I walked back to the snack counter where where my dear friend Marcia stood merely standing there smacking her gum, doing no work whatsoever, staring at passing cars out the window.
It was 1980 and I was working part-time at the Willow Creek Theater, which presently is The Cotillion Banquets. I had been for two years. I also had a full-time job in the claims department of the Illinois Department of Transportation in Schaumburg and had become bored with the theater job.
“I’m gonna do it now,” I declared. This was the perfect time as our boss was off the premises.
Marcia burst out laughing at the very thought of it.
“Do it!! Oh God, you really are?” she asked as she continued laughing. No “you’re crazy, you better not;” no trying to talk me out of it; no warnings that we may get into trouble. Just the typical Marcia reaction to a cockamamie Sue antic: “Doooo it!!”
I was 17, Marcia 16, and she was a dear friend who loved to surrender to silliness with me.
Not wanting to miss a single moment of it, Marcia quietly positioned herself just inside the door into the theatre. It wasn’t a large crowd that night, but it wasn’t small by any means either.
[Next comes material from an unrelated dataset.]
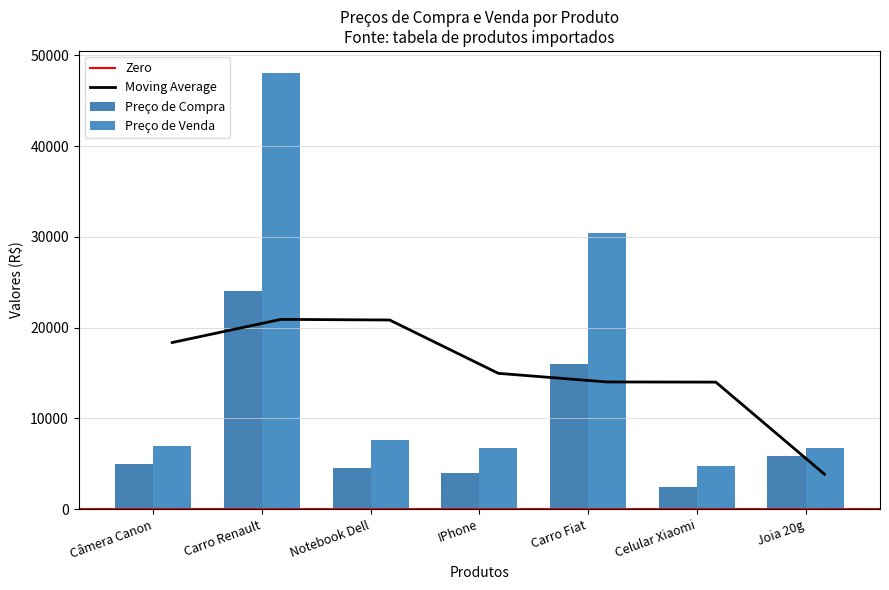

Reading right to left, extract all data points from this chart.

Preço Original: 6733.9	4804.8	30447.9	6791.5	7649.9	48075.7	6999.9
Preço de Compra: 5855.6	2402.4	16025.2	3995.0	4499.9	24037.8	4999.9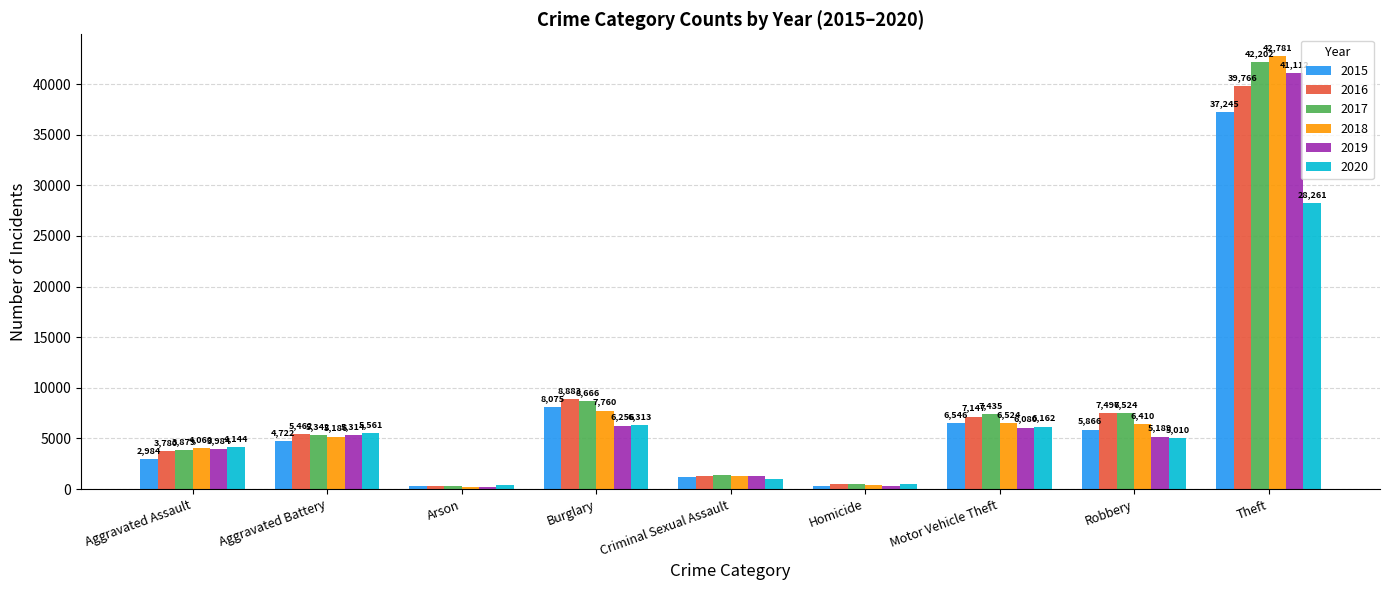

How many groups of bars are there?

9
So there the crowd sat, engrossed in the movie (“The Final Countdown” featuring Martin Sheen and Kirk Douglas), eyes fixed on the screen, some still lingering in their buckets of popcorn.
Suddenly, without a warning, a girl came out from a side door by the stage and proceeded to climb the stairs onto the stage.
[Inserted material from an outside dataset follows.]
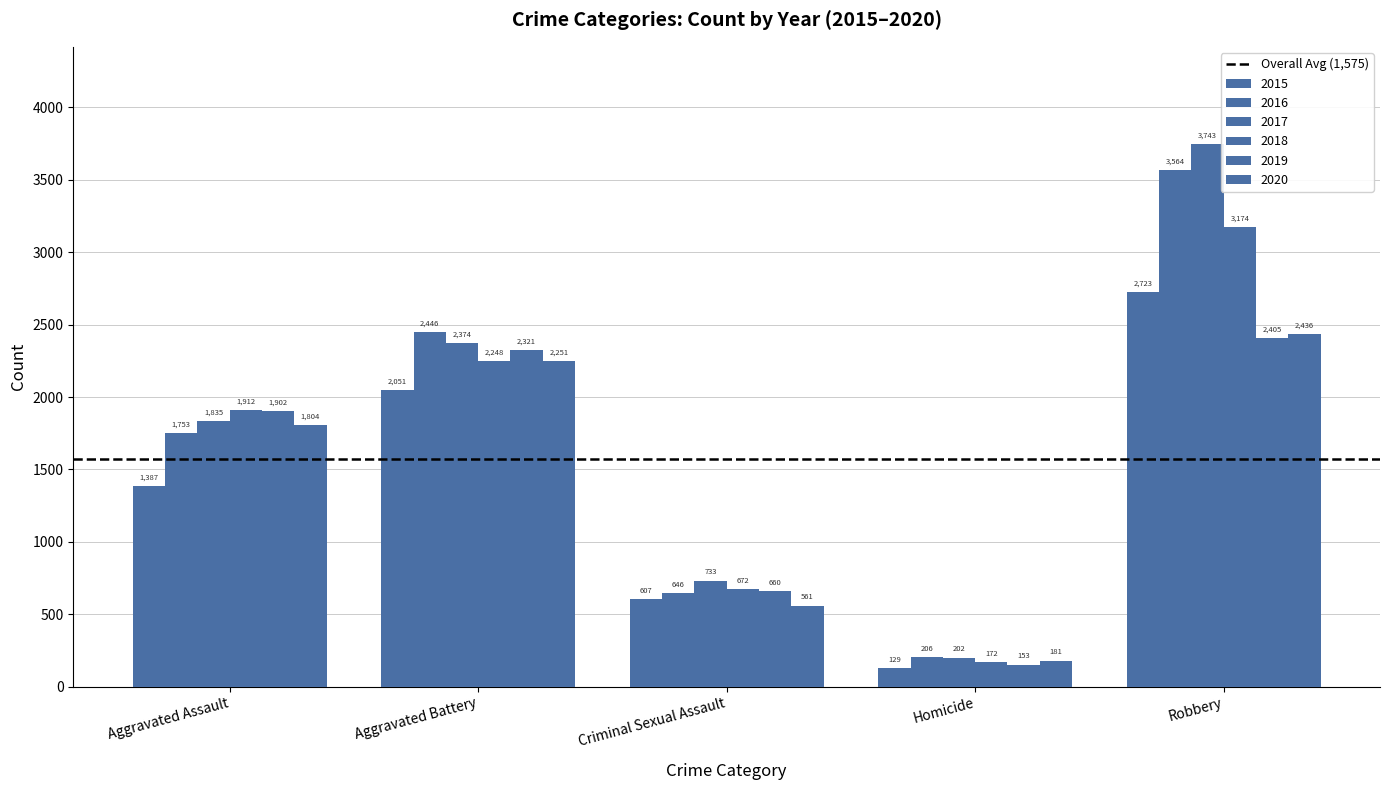

How many bars are there in total?

30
It was I -- dressed in the silly, jumper dress theatre uniform. I calmly began to walk to the center of the stage. I’m flipping nuts is what I am, I thought as I eyeballed the entire crowd. The beaming light from the projector prevented me from actually seeing faces. I squinted a bit, knowing my silhouette was on the screen, interrupting the audience’s view.
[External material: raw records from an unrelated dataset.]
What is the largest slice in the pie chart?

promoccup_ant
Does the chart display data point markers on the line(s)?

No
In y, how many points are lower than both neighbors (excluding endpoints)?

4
Without stopping, without skipping a beat in my stride, I raised both arms straight into the air and -- proceeded to do a cartwheel.
There I was, in all my glory, legs raised to the sky in a perfect circular motion as I rounded out the feat. As my feet met back with the stage floor, I continued walking in stride across the rest of the stage as if absolutely nothing just took place.
The audience sat in disbelief. Did they just see some chick do a cartwheel onstage in the middle of the movie?
When I reached the end of the stage I quickly ducked behind the curtain and ran backstage. I bolted out the back exit, up the hilly slope, around to the front doors, and back into the lobby where Marcia waited, laughing even harder than I was.
“Did you see how they were looking at each other?? Didja hear them laughing?!” she shouted. She was bent over at the counter; mouth wide open in laughter, eyes squinting already wet with tears. I myself could barely stand up straight as I felt my bladder was about to betray me from laughing so hard.
When the movie ended and the audience filed out to the lobby, they glanced over at me and smirked. Did they really know it was me?
The next evening I went into work and promptly was fired. After working at the theatre for nearly two years, I was being shown the door. Come to find out there were employees acting as sort of spies for the theatre owner seated in the audience the night before. The owner had two other theatres and he had sent a couple of undercover employees over to Willow Creek Theatre.
“He’s heard about all sorts of tomfoolery going on here,” my boss explained in that monotone voice of his, which only helped in amusing me more.
“I don’t work at the theatre any more,” I nonchalantly told my dad that evening. My mom was out of town. I looked up at him while smirking and answered his question as to why I was no longer employed at the theater.
For the next 25 years my dad would find this story of amusement one of his favorites to share with others. And if you pay real close attention, you’d almost swear you could detect a glimmer of pride in his eyes, as he’d relay the story.
“My daughter got fired from the movie theatre. She did a cartwheel on the stage.”
And by the way, on Sunday mornings the theatre allowed a local church group to hold their services there. When the church grew too large for the space, they moved. Where is that church today? In South Barrington – Willow Creek Church.